▶ [KURZE ÜBUNG]: Gib aus dem Text über Christus in der Eucharistie wörtlich die Stelle von „Ich war frustriert“ bis einschließlich „und blieb unbefriedigend.“ aus.

▶ [TEXTAUSSCHNITT]:
====================
Freitag, 26. Juli 2013

Ist Jesus wahrer Mensch?

Eigenwillige Betrachtung über Christus in der Eucharistie

Ich war frustriert und saß launisch vor einem Kruzifix. „Warum machst du es mir eigentlich so schwer“, schleuderte ich Gott vorwurfsvoll und unzufrieden entgegen. „Ich will ja gut sein, beten, ich widme dir so viel Zeit, und du bist oft so weit weg von mir!“ Das ließ er sich offensichtlich nicht gefallen; in der Stille meines Innern vernahm ich seine – gütige, aber dennoch entschiedene – Antwort: „Weit weg? Ich weit weg von dir? Nicht ich bin weit von dir. Ist es nicht vielmehr so, dass du weit weg bist von mir?“

Das hatte gesessen. Ich dachte nach: Ja, es ist wahr. Immer, wenn ich ganz bei der Sache war, ließ sich Gott erfahren. War ich nur halb anwesend oder zerstreut, dann wurde mir der Umgang mit Gott langweilig, mühsam und blieb unbefriedigend.
====================
▶ [AUFLISTUNG]:
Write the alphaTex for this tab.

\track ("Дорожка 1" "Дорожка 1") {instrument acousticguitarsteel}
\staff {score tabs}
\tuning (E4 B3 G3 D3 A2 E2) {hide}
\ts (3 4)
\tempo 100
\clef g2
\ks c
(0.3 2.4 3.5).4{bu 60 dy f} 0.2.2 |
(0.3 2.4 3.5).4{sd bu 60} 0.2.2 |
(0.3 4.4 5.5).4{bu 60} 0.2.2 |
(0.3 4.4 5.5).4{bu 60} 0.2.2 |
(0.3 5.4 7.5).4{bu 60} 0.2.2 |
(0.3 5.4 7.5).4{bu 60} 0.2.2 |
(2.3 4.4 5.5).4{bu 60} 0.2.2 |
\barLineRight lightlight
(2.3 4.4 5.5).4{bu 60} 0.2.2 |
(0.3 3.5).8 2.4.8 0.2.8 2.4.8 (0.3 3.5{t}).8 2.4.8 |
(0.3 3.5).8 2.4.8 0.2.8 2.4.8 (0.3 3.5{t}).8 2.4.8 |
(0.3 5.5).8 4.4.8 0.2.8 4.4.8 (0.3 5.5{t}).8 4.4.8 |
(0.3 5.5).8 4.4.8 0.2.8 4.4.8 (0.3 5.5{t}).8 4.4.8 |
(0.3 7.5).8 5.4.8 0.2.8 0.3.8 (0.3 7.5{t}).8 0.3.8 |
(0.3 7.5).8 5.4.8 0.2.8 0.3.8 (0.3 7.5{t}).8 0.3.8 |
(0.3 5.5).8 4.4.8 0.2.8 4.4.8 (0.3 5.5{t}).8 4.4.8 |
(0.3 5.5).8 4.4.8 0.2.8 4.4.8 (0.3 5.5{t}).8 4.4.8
====================
▶ [RICHTIGE ANTWORT]:
Ich war frustriert und saß launisch vor einem Kruzifix. „Warum machst du es mir eigentlich so schwer“, schleuderte ich Gott vorwurfsvoll und unzufrieden entgegen. „Ich will ja gut sein, beten, ich widme dir so viel Zeit, und du bist oft so weit weg von mir!“ Das ließ er sich offensichtlich nicht gefallen; in der Stille meines Innern vernahm ich seine – gütige, aber dennoch entschiedene – Antwort: „Weit weg? Ich weit weg von dir? Nicht ich bin weit von dir. Ist es nicht vielmehr so, dass du weit weg bist von mir?“

Das hatte gesessen. Ich dachte nach: Ja, es ist wahr. Immer, wenn ich ganz bei der Sache war, ließ sich Gott erfahren. War ich nur halb anwesend oder zerstreut, dann wurde mir der Umgang mit Gott langweilig, mühsam und blieb unbefriedigend.